ÖB 01/2017: „Ökonomen-Barometer: Jahres-Auftakt nach Maß!“

Das Ökonomen-Barometer von €uro am Sonntag und dem Nach­richtensender n-tv hat einen bemerkenswerten Jah­res-Auftakt hingelegt. Die Teilnehmer der Januar-Umfrage schätzen die derzeitige wirtschaftliche Lage so gut ein wie zuletzt 2011. Ungeachtet der Unsicherheiten, die vom neuen US-Präsidenten Donald Trump oder Austrittsverhandlungen Großbritanniens mit der EU ausgehen, hat sich auch der Ausblick auf die kommenden zwölf Monate nochmals aufgehellt: Der Indexwert stieg um sieben Prozent auf einen Stand von 69,3 Punkten. Das ist der höchste Wert seit Mai 2015. Die Einschätzung der aktuellen Lage legte zwar nur um vier Prozent zu, erreicht aber mit 66,7 Punkten den besten Wert seit über fünf Jahren.

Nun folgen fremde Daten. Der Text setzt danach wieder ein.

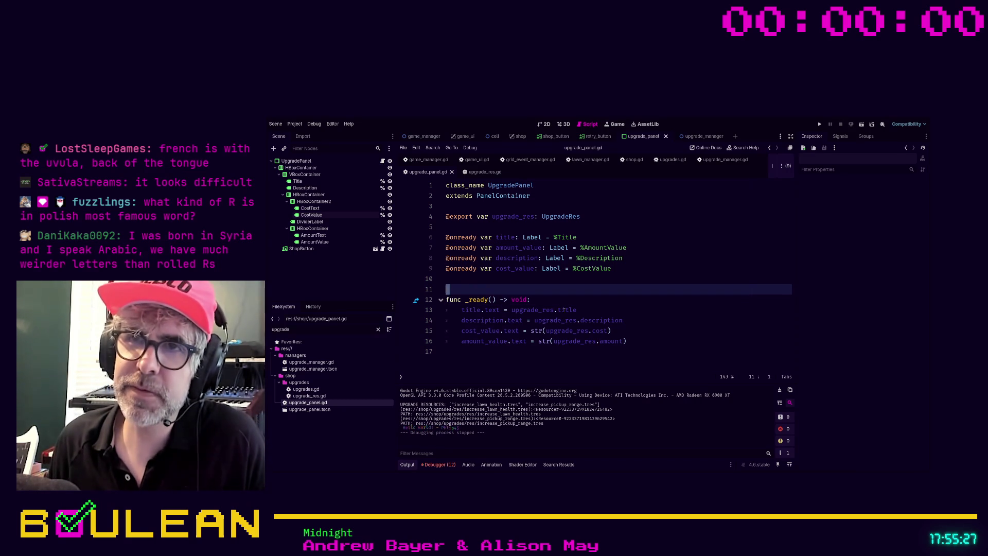
pyautogui.press('BackSpace')
pyautogui.press('BackSpace')
pyautogui.press('Return')
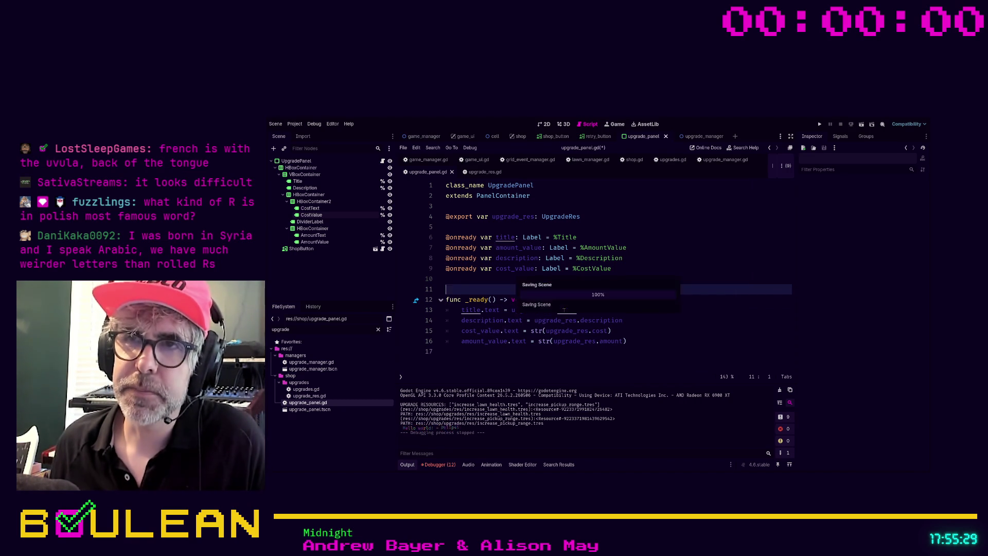
pyautogui.click(484, 365)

von Wolfgang Ehrensberger, Euro am Sonntag

Konsum als treibende Kraft

Die Ergebnisse liegen auf Linie des Konjunkturindikators des Mannheimer Zentrums für Europäische Wirtschaftsforschung (ZEW). In der Januar-­Umfrage haben die vom ZEW befragten Börsenprofis die aktuelle Lage ebenfalls als so gut ­eingeschätzt wie zuletzt vor fünf­einhalb Jahren. Nach den soeben vom Statistischen Bundesamt veröffentlichten Zahlen stieg das Bruttoinlandsprodukt 2016 um 1,9 Prozent und damit so stark wie seit 2011 nicht mehr. Vor allem die Inlandskonjunktur boomt. „Der Konsum war erneut die treibende Kraft“, sagte Statistik­amtspräsident Dieter Sarreither. Rekordbeschäftigung, steigende Löhne sowie billiges Tanken und Heizen beflügelten die Kaufkraft der Verbraucher.

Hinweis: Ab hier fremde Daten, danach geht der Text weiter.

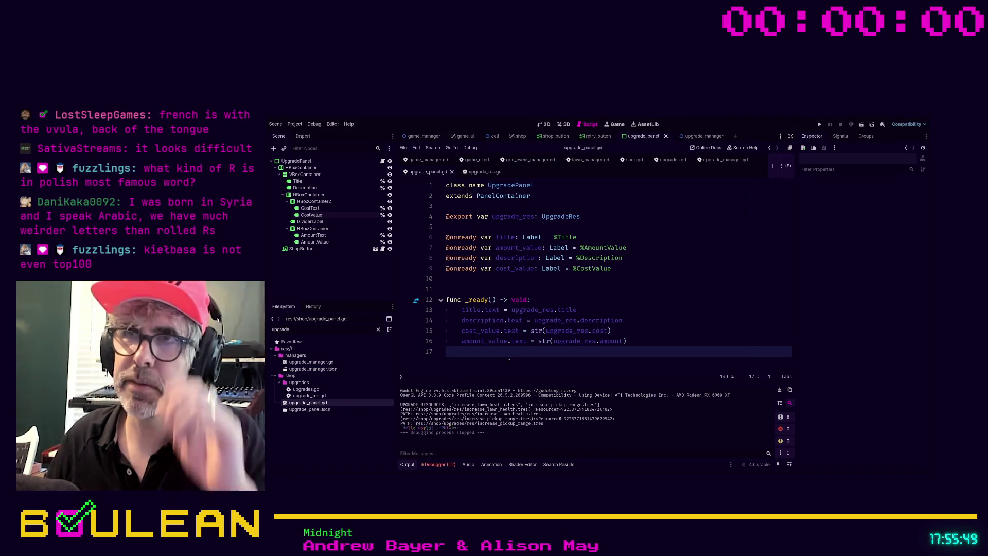
pyautogui.click(602, 161)
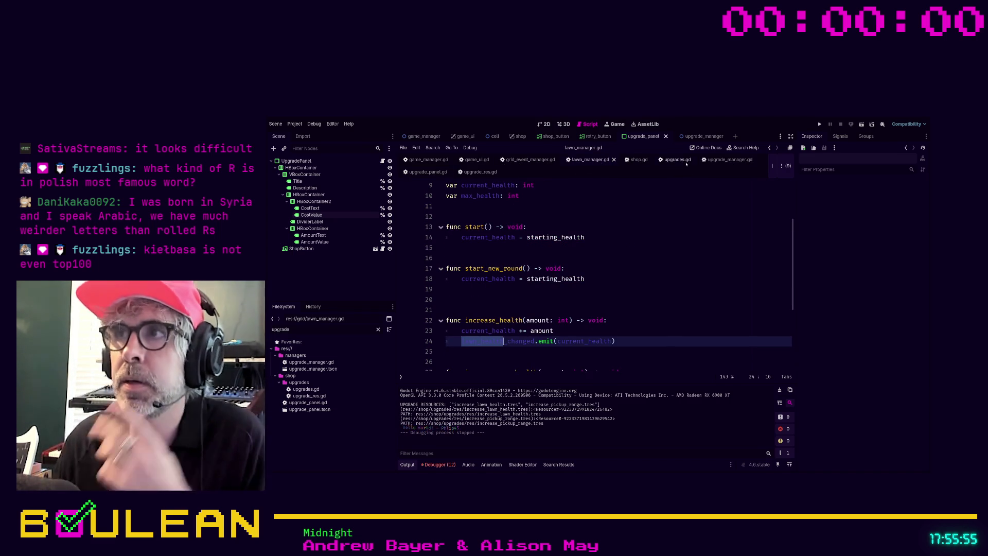
# Step: Review upgrade_manager.gd, shop.gd and lawn_manager.gd, inspect the UpgradePanel node, then open game_manager.gd
pyautogui.click(728, 159)
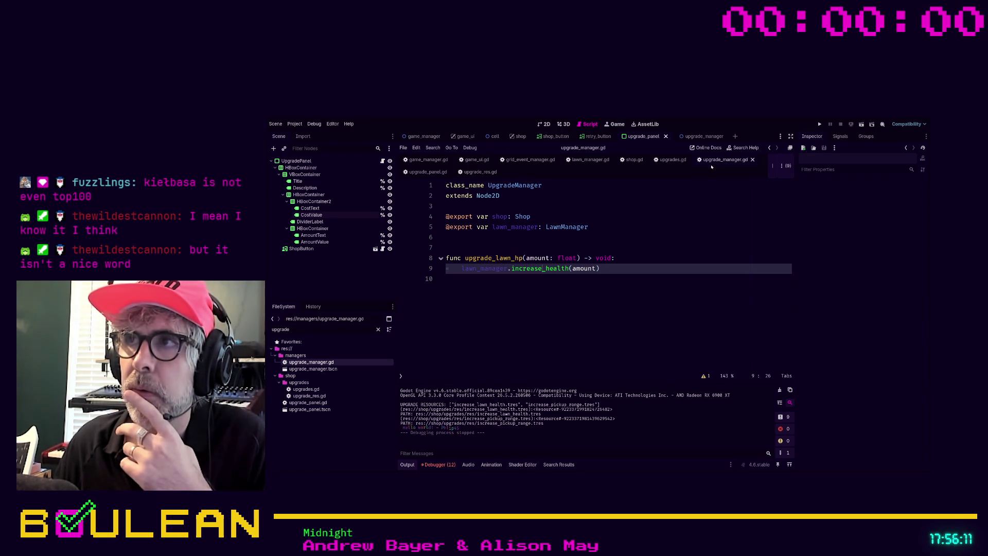
pyautogui.click(632, 159)
pyautogui.scroll(-1, 582, 205)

Auftragseingänge und Stimmungsindikatoren versprächen einen guten Start in das Jahr 2017, hieß es im Wirtschafts­ministerium. Die Unsicherheiten unter dem neuen US-Präsidenten und die Verhandlungen über den EU-Austritt Großbritanniens könnten allerdings den Konjunkturverlauf 2017 beeinträchtigen. Die Bundesregierung kalkuliert dieses Jahr mit einem Wirtschaftswachstum von 1,4 Prozent, auch wegen der geringeren Zahl der Arbeitstage.

Votum für Abgeltungsteuer

In der Januar-Umfrage des Ökonomen-Barometers beschäftigten sich die Teilnehmer mit der 2009 eingeführten pauschalen Abgeltungsteuer von 25 Prozent auf Kapitalerträge. Zuvor waren Kapitalerträge nach dem normalen Einkommensteuer­tarif besteuert worden. 71 Prozent der im Ökonomen-Barometer befragten Experten halten die pauschale Abgeltungsteuer bei Einkünften aus Kapitaler­trägen nach wie vor für richtig. 18 Prozent lehnen sie ab.

SPD, Linke, Grüne und auch Teile der Union fordern seit Längerem immer wieder, die Ab­geltungsteuer abzuschaffen und zum individuellen Steuersatz zurückzukehren. Sie argumentieren, dass Arbeit nicht höher besteuert werden dürfe als Kapitaleinkünfte. 56 Prozent der befragten Ökonomen lehnen eine solche Rückkehr zur Besteuerung von Ka­pitalerträgen zum individuellen Einkommensteuersatz ab.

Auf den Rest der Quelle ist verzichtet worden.